Ghost-riding, frequently used in the context of "ghost-riding the whip" (a "whip" being a vehicle) or simply ghostin', is when a person puts a vehicle's transmission in gear then exits the vehicle while it is still rolling to dance beside it or on the hood or roof.[1]

Ghost riding is an activity that has been practiced in the San Francisco Bay Area for many years during what are called sydeshows. The popularization of ghost riding the whip is a byproduct of the popularity of Bay Area music and hyphy culture in general. The term "ghost ride the whip" was given nationwide exposure in E-40's 2006 song "Tell Me When to Go".[2] Oakland rapper Mistah F.A.B.'s hit song "Ghost Ride It", further popularized the term due to the song's consistent playtime on radio and television stations throughout the United States. The song references actor Patrick Swayze, lead star in the 1990 film Ghost,[3] sparking internet references to ghost riding as "going (Patrick) Swayze". Finally, ghost riding is a minigame in the hip-hop-culture-centered video game Pimp My Ride.[4]

As with car surfing, ghost riding can be dangerous and has resulted in two known deaths in North America.[5] However, some websites claim that ghostriding is responsible for up to eight deaths in the United States.[6] Ghost riding is often featured in similarly risky urban sideshows, which also originated in Oakland, CA.[3]


  1. ^ Flambosting the hyphy nation. Steve Jones, April 13, 2006. Last accessed January 6, 2007.

▸ **DATA UNDER STUDY**:
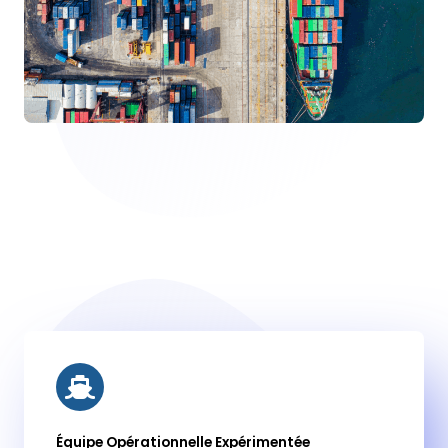
Nos MOYENS
Équipe Opérationnelle Expérimentée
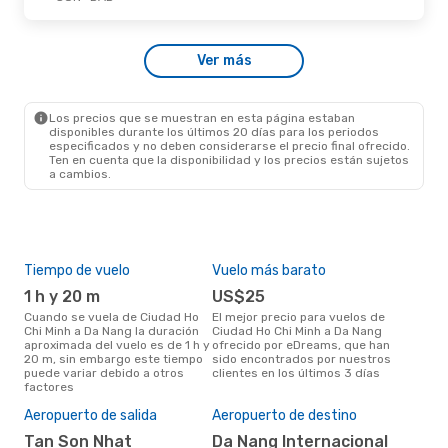
Dom., 11 De Oct.
- Lun., 12 De Oct.
Ver más
Vietravel Airlines
Directo
SGN
- DAD
Vietravel Airlines
Directo
DAD
- SGN
Los precios que se muestran en esta página estaban
disponibles durante los últimos 20 días para los periodos
especificados y no deben considerarse el precio final ofrecido.
Ten en cuenta que la disponibilidad y los precios están sujetos
a cambios.
Tiempo de vuelo
Vuelo más barato
Tem
1 h y 20 m
US$25
m
Cuando se vuela de Ciudad Ho
El mejor precio para vuelos de
marzo es el mes más popular
Chi Minh a Da Nang la duración
Ciudad Ho Chi Minh a Da Nang
para
aproximada del vuelo es de 1 h y
ofrecido por eDreams, que han
a D
20 m, sin embargo este tiempo
sido encontrados por nuestros
de 
puede variar debido a otros
clientes en los últimos 3 días
nues
factores
Pre
$
Aeropuerto de salida
Aeropuerto de destino
Un vuelo de Ciudad Ho Chi Minh
Tan Son Nhat
Da Nang Internacional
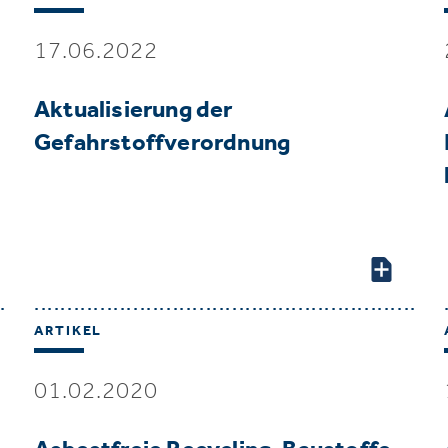
17.06.2022
Aktualisierung der
Gefahrstoffverordnung
ARTIKEL
01.02.2020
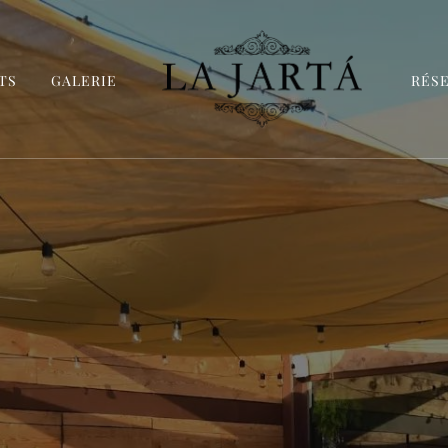
TS
GALERIE
RÉS
La Jartá
Taberna andaluza en el Puerto Deportivo de 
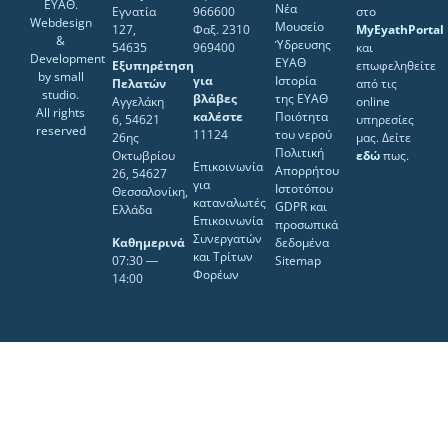
ΕΥΑΘ.
Νέα
Εγνατία
966600
στο
Webdesign
Μουσείο
127,
Φαξ. 2310
MyEyathPortal
&
Ύδρευσης
54635
969400
και
Development
ΕΥΑΘ
Εξυπηρέτηση
επωφεληθείτε
by
small
για
Ιστορία
Πελατών
από τις
studio
.
βλάβες
της ΕΥΑΘ
Αγγελάκη
online
All rights
καλέστε
Ποιότητα
6, 54621
υπηρεσίες
reserved
11124
του νερού
26ης
μας. Δείτε
Πολιτική
Οκτωβρίου
εδώ
πως.
Επικοινωνία
Απορρήτου
26, 54627
για
Ιστοτόπου
Θεσσαλονίκη,
καταναλωτές
GDPR και
Ελλάδα
Επικοινωνία
προσωπικά
Συνεργατών
Καθημερινά
δεδομένα
και Τρίτων
07:30 ―
Sitemap
Φορέων
14:00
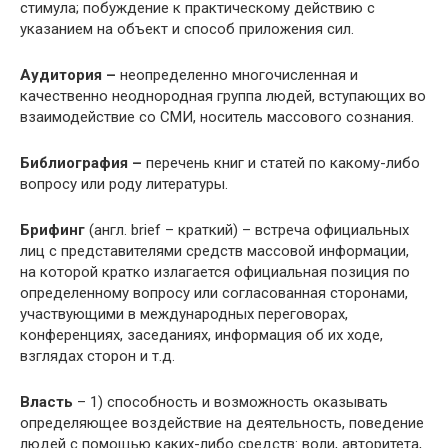
стимула; побуждение к практическому действию с
указанием на объект и способ приложения сил.
Аудитория –
неопределенно многочисленная и
качественно неоднородная группа людей, вступающих во
взаимодействие со СМИ, носитель массового сознания.
Библиография –
перечень книг и статей по какому-либо
вопросу или роду литературы.
Брифинг
(англ. brief – краткий) – встреча официальных
лиц с представителями средств массовой информации,
на которой кратко излагается официальная позиция по
определенному вопросу или согласованная сторонами,
участвующими в международных переговорах,
конференциях, заседаниях, информация об их ходе,
взглядах сторон и т.д.
Власть
– 1) способность и возможность оказывать
определяющее воздействие на деятельность, поведение
людей с помощью каких-либо средств: воли, авторитета,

▸ **EXERCISES TO COMPLETE**:
A – Transcribe the ghost-riding passage word for word, everything from "As with car" down to "January 6, 2007.".
B – For each statement, answer yes or no according to the ghost-riding passage, and quote the words that decide it: (i) E-40's 2006 song "Tell Me When to Go" gave the term "ghost ride the whip" nationwide exposure. (ii) Ghost riding has caused eight known deaths in North America. (iii) Urban sideshows originated in Los Angeles.
The listing above comes from a separate source, unrelated to the ghost-riding passage.

▸ **LIST OF SOLUTIONS**:
A –
As with car surfing, ghost riding can be dangerous and has resulted in two known deaths in North America.[5] However, some websites claim that ghostriding is responsible for up to eight deaths in the United States.[6] Ghost riding is often featured in similarly risky urban sideshows, which also originated in Oakland, CA.[3]


  1. ^ Flambosting the hyphy nation. Steve Jones, April 13, 2006. Last accessed January 6, 2007.

B –
(i) Yes: "The term "ghost ride the whip" was given nationwide exposure in E-40's 2006 song "Tell Me When to Go"."
(ii) No: "has resulted in two known deaths in North America."
(iii) No: "which also originated in Oakland, CA."